4. Extensible Messaging and presence protocol(XMPP)/Jabber

As the name suggests, XMPP protocol applies to long distance messaging due its scalability and it involves human presence or human intervention. XMPP originates from XML, extensible markup language and XML originates from HTML, a protocol used to create web pages. Both are markup languages.

XMPP has a broad range of uses that can inter communicate with each other due to its extensibility. It uses the standard internet communication protocol(ICP) and this makes it universally communicable and it also communicates through HTTP. XMPP was created a long time ago and further extensions in its development make it more accessible.

XMPP networks contain gateways to connect to other protocols. It is designed in such a way that it supports instant message transfer through TCP link. This is highly useful in the internet of things technology.

Features of XMPP

• Extensible design
• Open standards
• Client/server architecture

Pros of XMPP

• Labelling scheme to locate devices on the entire network easily

Cons of XMPP

• End to end encryption not possible
• Quality of service not available

XMPP Use Cases

• Smartphones can access a smart thermostat via the internet
• A gaming console that allows gamers to message other gamers instantly

5. Constrained Application Protocol (CoAP)

This is yet another important communication protocol in IoT. IoT devices are built in a way to operate in constrained devices or nodes and networks. CoAP runs on UDP and is therefore a connectionless protocol. It is a restful, efficient protocol and it has a header of 4 bytes.
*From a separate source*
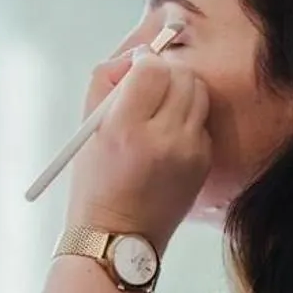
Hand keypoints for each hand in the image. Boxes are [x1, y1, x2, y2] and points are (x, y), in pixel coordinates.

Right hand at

It has a lightweight protocol.

The CoAP follows the request/response protocol which is similar to HTTP, every request must generate a certain response. Similar to HTTP, the CoAP supports GET, POST, and PUT methods. Unlike HTTP, CoAP handles these methods asynchronously with UDP. The CoAP is built in a way which makes HTTP interface easy and at the same it is easily compatible with constrained nodes and networks.

CoAP supports 4 types of messages: confirmable, non-confirmable, acknowledgement and rest. Confirmable and non-confirmable messages transfer the request and response.

Features of CoAP

• Low power consumption
• Ideal for constrained devices

Pros of CoAP

• Uses DLTS for security
• Quick device communication
• Packet sizes are small

Cons of CoAP

• Since it is a one to one protocol there is no broadcasting option
• Can be unreliable

CoAP Use Cases

Smart homes, smart cities, smart grids etc

Summary

In this article, we made an effort to understand the most common communication or messaging protocols in the internet of things
We further discussed MQTTP, AMQP, DDS, AMPP and CoAP.